When we were married in the church, John had said it
stunk of smoke and wine,
which I was to understand applied to the entirety of the Church and its thousands of years, its art, its music, its saints. Smoke and wine and the Devil, that’s all it was to John. He was such a perfect Protestant, such an ornery and joyless defender of the faith, his faith, the faith of discretion and chaste glances at the Perfect Christ, who was never human and rarely spoke. The crucifix above the altar of our wedding embarrassed him. He spoke the wedding words through that apostolic beard of his, which moved as he spoke as if trying to block the sound from his mouth. John would have climbed up and put more clothes on the muscular and bloodied Christ, maybe a uniform, if there had been time. But no, there He was above us, half nude, a man. Once, long afterward, in our courtyard sharing a flagon of Father’s wine and crowded upon by hibiscus, he told me he could die like that, nailed for his sins, if the Lord asked him. I asked him if he would die for the remission of
our
sins, and it took him two days—two days!—of pondering the question to arrive at an answer, which he delivered as if addressing the Congress instead of the rolls, the marmalade, and the sleepy eyes of children at the breakfast table.
No,
he said, in short. I think he was ashamed to say it. I was surprised that he had thought much about my question at all. I had meant it as a joke, I’d meant to make him laugh at his own portentousness. This will tell you much about how each of us treated the Everlasting. I was in love with Christ and the Holy Mother and did not fear them. John obeyed God.
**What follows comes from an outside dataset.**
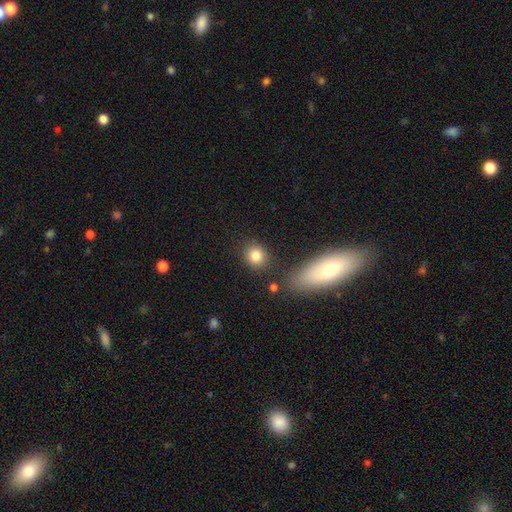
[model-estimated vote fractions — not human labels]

Now, in those strange days after they hauled Paschal away, John became filled with the stink of smoke and wine under the tutelage of my brutish friend the priest. I was angry with him often, I wanted him all to myself. That’s not true: I wanted more of him to myself. But he had taken up with the fallen angels Rintrah and Father Mike, the bug and the beast, and I knew how they could take over a life, several lives.
It was Rintrah who introduced them, Rintrah who has done everything and been everywhere. He always had his little fingers on everything. The first day John disappeared, I received this note from Rintrah.
Dearest Anna Marie,
Your man lies at my feet, which is to say he’s sunk mighty low. I found him on the street jabbering off like a monkey in heat. I have brought him back to the old place, you know where, and here he lies. I’ve drugged him so he would sleep, and that, lass, is one of the good things about living in a charnel house. There is concoctions and tinctures and potions always about if you know which drawer in which chest to pull on.
It was right nearly too much to be asked of me, Lady Hood of the Uptown Hoods. Too much to be asked to befriend your man, this oaf, this half-feathered peacock, the battlefield murderer.
Yes General, no General, aye, that’s funny General.
I will admit he amuses me from time to time, and after a while he may even be tolerable. But now, must I also drag him off the street so he ain’t picked up by the constable for being pickled or brained or mad or whatever it is that afflicts him? Must I also nurse him, must I make him a bleeding bed and tuck him in nice and sweet like? Why have you thrust this man upon me? Is it not enough that I know you are gone from me, that my infatuation was fool’s gospel? I thought it was my deformity, but now that I see you mooning over this dour, insufferable, and foolish cripple, I know that it was not the way I was born but the man I became. Regret and recrimination now, that’s all. And Lord knows how you bed him but apparently you do, forgive me my coarseness but I must say it, it’s been on my mind. All those children. I would protect them with my life, but damn, woman.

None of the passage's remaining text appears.